MCB Senior Research Fellow Elena Rivas and colleagues have demonstrated that the fundamental rules governing RNA structure can be learned using a remarkably simple computational model—challenging assumptions that increasingly complex systems are required to uncover basic biological principles.
In a new study published in Communications Biology, the team shows that a model with just 21 parameters—trained on a small set of RNA sequences—can recover the core rules of RNA base pairing fully unsupervised, that is, without ever being given structural information.
The work arrives amid growing excitement around large-scale machine learning approaches to biology, particularly models trained on massive datasets. These models, of which ChatGPT is an example, typically rely on millions or even billions of parameters and vast training collections.
Rivas’s study takes a strikingly different approach. “We demonstrate that learning the fundamental biological rules of RNA base pairing can be achieved with very few parameters,” Rivas said. “A lot less than you might think.”
Learning Biology Like Language
The study builds on the analogy between biological sequences and human language. In language models, algorithms learn patterns by analyzing large collections of text—identifying grammar, structure, and meaning without explicit instruction.

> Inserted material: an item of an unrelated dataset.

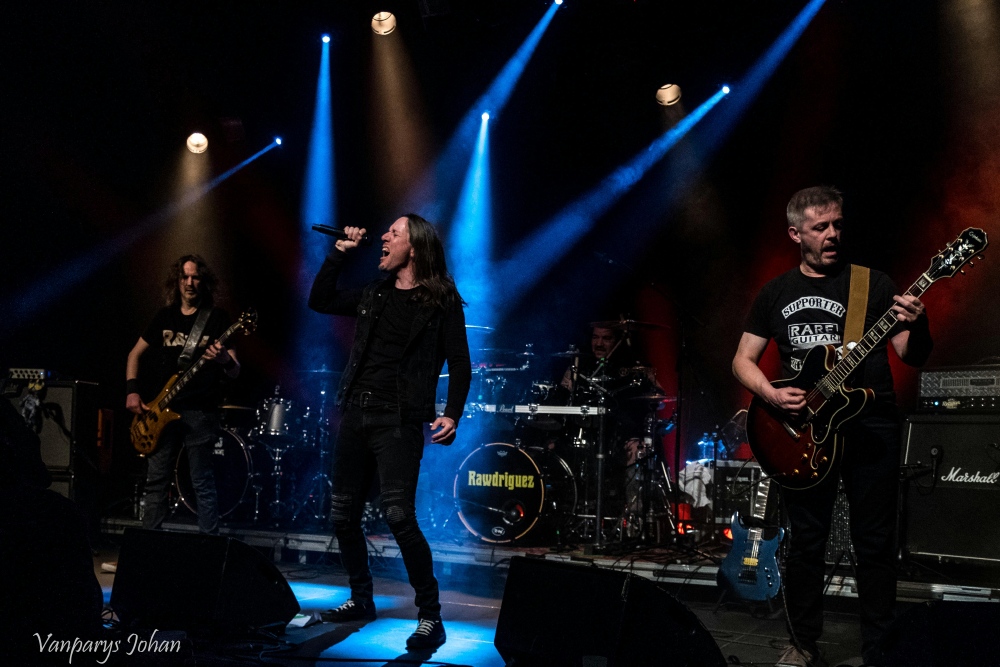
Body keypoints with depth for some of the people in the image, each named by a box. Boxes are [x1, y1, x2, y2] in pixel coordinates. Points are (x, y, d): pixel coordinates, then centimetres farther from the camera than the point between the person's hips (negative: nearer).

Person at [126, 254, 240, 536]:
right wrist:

Rivas applied this same idea to RNA. Instead of sentences, the model is given RNA sequences—strings of nucleotides (A, C, G, and U). Crucially, it is not told how these nucleotides interact or which pairs form the structural backbone of RNA molecules.
Yet from this raw input alone, the model is able to infer the fundamental pairing rules: A pairs with U, C pairs with G, and G can also pair with U. “You give it sequences, but you don’t tell it what to look for,” Rivas explained. “And what comes out is that it learns the basic pairing rules—just from the data itself.”
This mirrors how large language models learn to predict and generate human language. But unlike those systems, which require enormous computational resources, Rivas’s model, which uses the same programming language and optimization routines as those used by large models, achieves this with just 21 parameters and as few as 50 training sequences.
Rethinking Scale in Machine Learning
The findings challenge a prevailing assumption in computational biology: that more data and more complex models are inherently necessary to uncover meaningful biological insights.
Large RNA-focused language models often rely on millions of sequences and extensive parameter spaces. While powerful, these systems can obscure the underlying mechanisms they capture.
Rivas’s work suggests that, at least for fundamental biological rules, simplicity may be sufficient and even advantageous. “When people show these large models learning base pairing, it’s exciting,” she said. “But the point is you can learn that with a lot less.”
The study does not aim to compete with large models in predictive performance. A 21-parameter system is not expected to match state-of-the-art tools for detailed RNA structure prediction. Instead, the goal is more foundational: to understand what is required to learn the rules themselves. “The model is not trying to predict the structure of any given RNA perfectly,” Rivas noted. “What it’s learning are the fundamentals.”
Implications for Computational Biology
Beyond RNA biology, the study raises broader questions about how machine learning is applied across the life sciences. As models grow in size and complexity, it becomes increasingly difficult to disentangle what they are learning—and whether simpler explanations might suffice.
By showing that core biological rules can emerge from compact models trained on limited data, Rivas’s work points toward a complementary strategy: using minimal systems to probe the foundations of biological learning. Minimal systems that, by virtue of being expressed in the same language, can be directly integrated into a larger discovery framework.
The findings also underscore the importance of interpretability. Smaller models, with fewer parameters, are inherently easier to analyze, making them valuable tools for understanding—not just predicting—biological phenomena.
A Different Kind of Progress
In an era defined by ever-larger datasets and increasingly complex algorithms, Rivas’s study offers a reminder that progress in science does not always require scaling up.
Sometimes, it comes from stripping things down. “You don’t need millions of parameters and millions of sequences to learn the basics,” Rivas said. “You can get there with something much simpler.”